(Trecho fornecido):
= = = = =

Filho de imigrantes vindos da Toscana, na Itália, Calloni nasceu em São Paulo há 44 anos. Não terminou a faculdade de Ciências Sociais, da Universidade de São Paulo, mas estudou no Centro de Pesquisas Teatrais de Antunes Filho. Seus próximos trabalhos estréiam no ano que vem, quando chega aos cinemas o filme Anjos do Sol, de Rudi Lagemann, sobre prostituição infantil, e a Rede Globo exibe a minissérie JK, baseada na história do presidente Juscelino Kubitschek.

De sua casa, na zona sul do Rio de Janeiro, ele conversou com o Caderno G sobre literatura, televisão, cinema e política. Confira os melhores momentos da entrevista.

Caderno G – No Brasil, o que é mais difícil: ser ator ou ser escritor?

Acho que, no Brasil, é difícil sobreviver como artista de um modo geral. É difícil em termos financeiros e fascinante em termos artísticos. Porque o Brasil e o seu povo são materiais muito inspiradores para o artista. É de uma dificuldade extrema, porque o Brasil não valoriza a cultura e os governos não valorizam a cultura.

Você parece ter uma queda por narrativas curtas, precisas. Já pensou em escrever um romance?Eu nunca pensei em escrever uma narrativa maior, com mais personagens. Por mais que trabalhe e retrabalhe as coisas que escrevo, nunca tive a preocupação com o tamanho. Não é planejado que as histórias sejam curtas. Elas acontecem assim porque a minha forma de expressão, por enquanto, é essa. Eu não sei se, algum outro dia, vou fazer uma obra com maior fôlego. Realmente não sei.

O que está lendo hoje?Estou relendo um livro que li muitos anos atrás, Assim Falou Zaratustra (de Friedrich Nietzsche). E também estou lendo a biografia de Augusto Frederico Schmidt (Quem Contará as Pequenas Histórias, de Letícia Mey e Euda Alvim, editada pela Globo), um personagem fantástico que vou fazer na minissérie JK (sobre o presidente Juscelino Kubitschek), de Maria Adelaide Amaral e Alcides Nogueira.

Você voltou ao Nietzsche por algum motivo?Ele tem um amor à vida muito grande. As pessoas falam que ele é niilista, mas eu acho estranho dizer isso dele. Mas, enfim, já está estabelecido – todo mundo fala niilismo e associa com o Nietzsche. Eu acho que ele tem um amor à vida, um amor ao homem, ao ser humano e uma vontade de compreender a vida que chega a ser brutal. Completamente amoral. Era um grande artista.

= = = = =

(Seção de dados):
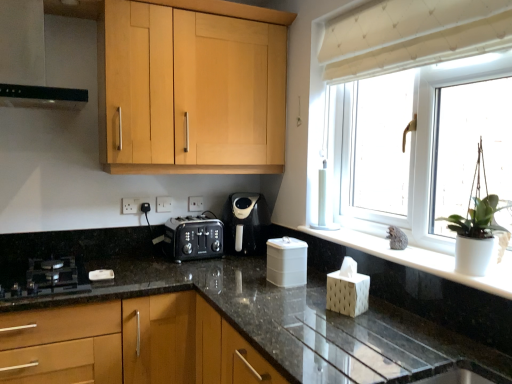
At what (x,y) coordinates should I click in order to perform the action: click on vacant region in front of white plastic electric outlet at center, the second electric outlet viewed from the front. Please return your answer as a coordinate pair (x, y). Image resolution: width=512 pixels, height=384 pixels. Looking at the image, I should click on (188, 220).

= = = = =

(O que fazer):
a) Segundo a entrevista com Calloni, que livro ele está relendo?
b) Dê continuidade à entrevista com Calloni a partir da última fala apresentada.

(Problemas resolvidos):
a) Assim Falou Zaratustra, de Friedrich Nietzsche.

b)
O impulso que o leva a escrever é o mesmo que o leva a subir em um palco?O impulso da criação é sempre o mesmo. Material está aí, é a vida, não tem nada muito específico. As coisas que me impulsionam – como ator ou como escritor – estão na vida e, às vezes, em coisas muito simples: um bate-papo, uma besteira qualquer, uma bobagem, não precisa ser algo erudito ou muito inteligente, não. Pode ser uma bobagem, também.

Seu conto "A Trajetória" lembra o trabalho do escritor americano David Foster Wallace, por apresentar uma história que, na verdade, é somente o argumento de uma história. Assim como Wallace, você se liga em jogos pós-modernos?Eu não gosto dessa palavra (pós-moderno).

Se você quiser me dar um sinônimo...Pós-moderno, entre parênteses, "risos" (risos).

Vamos usar "jogos literários". Você gosta desses jogos? Gosto muito de questionar a própria feitura do conto. Por exemplo, no "Serapião" (o conto "O Sorriso de Serapião") tem o narrador entrando na história, não sei se você lembra. O narrador segue o Serapião pelas ruas de São Paulo. Na minha novela, Amanhã Eu Vou Dançar, também tem muito isso.

Um dos filmes que você fez para o cinema, 16060, de Vinicius Mainardi, é um dos mais subvalorizados e mal-compreendidos da história recente do Brasil.Também acho.

O filme faz uma crítica corrosiva à sociedade brasileira... A tudo e a todos, não se salva ninguém.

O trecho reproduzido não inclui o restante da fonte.